Don’t expect a Med-PaLM-enabled robot to replace your GP. Doctors will likely use Med-PaLM to summarize their notes more efficiently or double-check diagnoses, providing much-needed efficiency as Canada continues to experience a shortage of physicians with many health care professionals feeling overworked and burnout.

“The models can augment the work of professionals in this space,” Azizi says. “They can be used to improve the clinical workflow in a way that gives humans more time to advance things that matter and provide patient care instead of spending time on tasks that can be automated through AI systems.”

Revolutionizing conservation

While streamlining health care systems feels like a natural application for AI, scientists can also use these technologies to solve a wide range of societal issues—some you might not expect. Canadian Google DeepMind research scientist, Vincent Dumoulin, and his team are working on a project called Perch, which uses bioacoustics technology to identify bird songs in audio files. When an audio clip is fed through Perch, the technology identifies the location of the bird species where the clip was recorded. This, in turn, can be used to protect endangered species or to get a better picture of a region’s bird population.

“We need to develop AI systems in a way that maximizes the positive benefit to society.”

Shek Azizi

The function may seem simple, but the science behind training AI to identify bird songs, many of which might not be in the foreground of the recording, is very complex.

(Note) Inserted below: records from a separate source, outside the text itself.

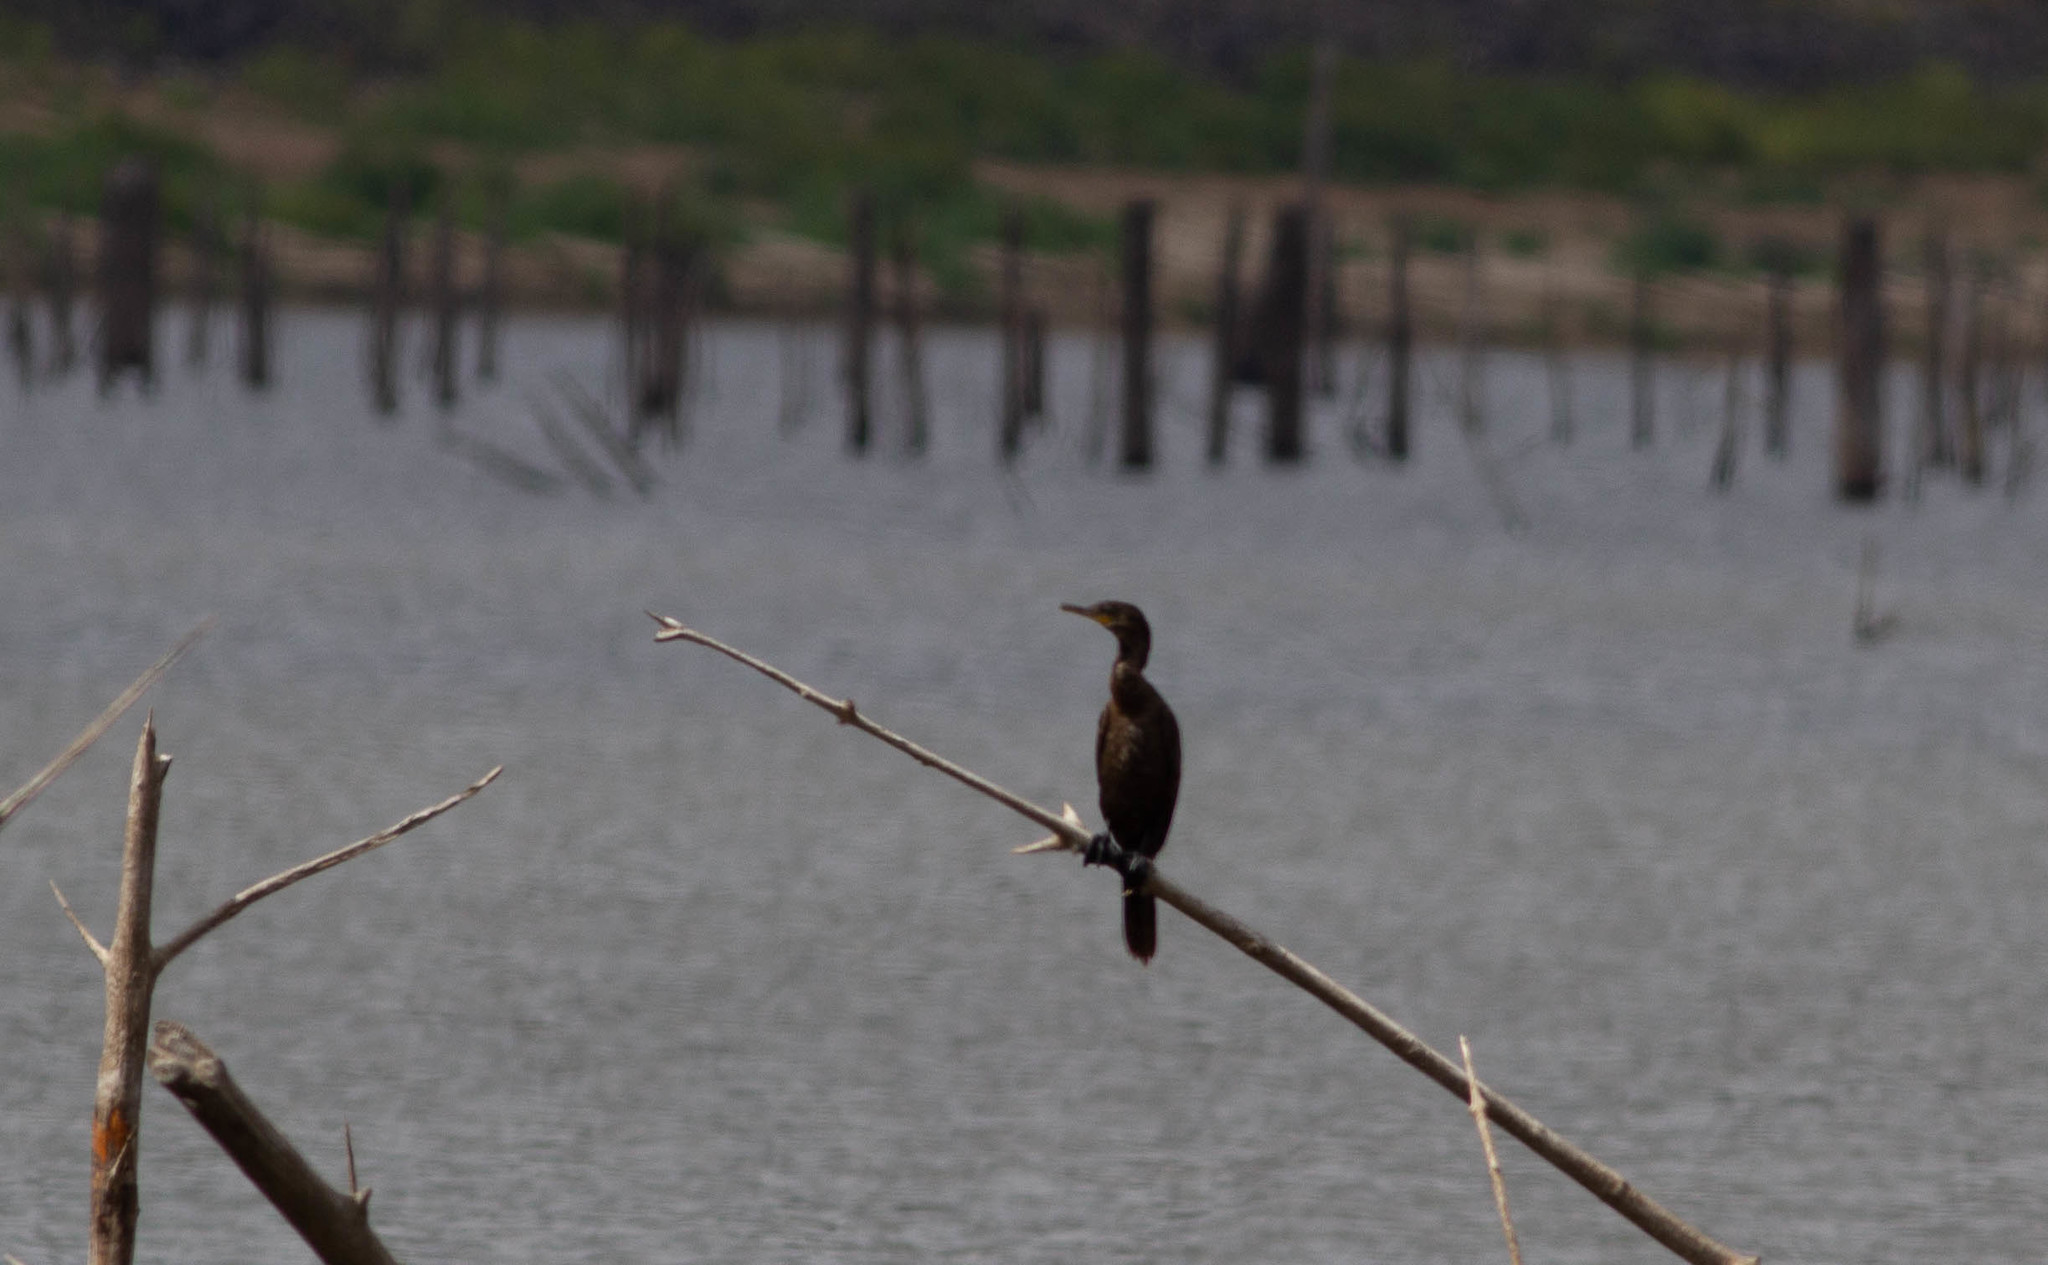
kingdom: Animalia
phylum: Chordata
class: Aves
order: Suliformes
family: Phalacrocoracidae
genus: Phalacrocorax
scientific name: Phalacrocorax brasilianus
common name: Neotropic cormorant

“We will feel that we have succeeded if a conservationist can take these models and repurpose them for a problem we hadn’t even anticipated,” Dumoulin says. “Our philosophy is not necessarily to go out into the world and deploy those models directly, but to provide tools that will allow conservationists to effect change.”

Both Azizi and Dumoulin are clear about that role: organizations like Google act to enable humans with tools that facilitate the work of making the world a better place, be it through medical advancements, environmental protection, or simply granting humans more leisure time. That said, both scientists and Google recognize the need to consider ethical responsibilities in any research and product development.

Maintaining ethics

For a technology like Med-PaLM, those responsibilities extend to ensuring accuracy, and addressing privacy concerns and biases in the collection of medical data used to train the LLM. Responsibility is a guiding principle in all of Google’s AI work, which is why the company developed AI principles in 2018. The principles are a set of concrete standards that will actively govern their research and product development, and impact their business decisions.

“It is crucial for society and community to practise AI responsibly,” Azizi says. “We need to develop AI systems in a way that maximizes the positive benefit to society while also being aware of the challenges and addressing them actively.”

Dumoulin agrees. While he believes in the immense positive potential of AI, he’s also careful to diffuse the public’s tendency towards anthropomorphizing it or imagining the technology as a human brain making decisions. It is, rather, a series of programs and applications designed by humans to address specific tasks. People are guiding the AI, not the other way around. Like any other tool, from the automobile to the invention of the internet, it’s our duty to use this technology for good.

“With these innovations, it’s up to us collectively to make sure the benefits are distributed to everyone,” Dumoulin says. “That’s something that transcends AI and machine learning.”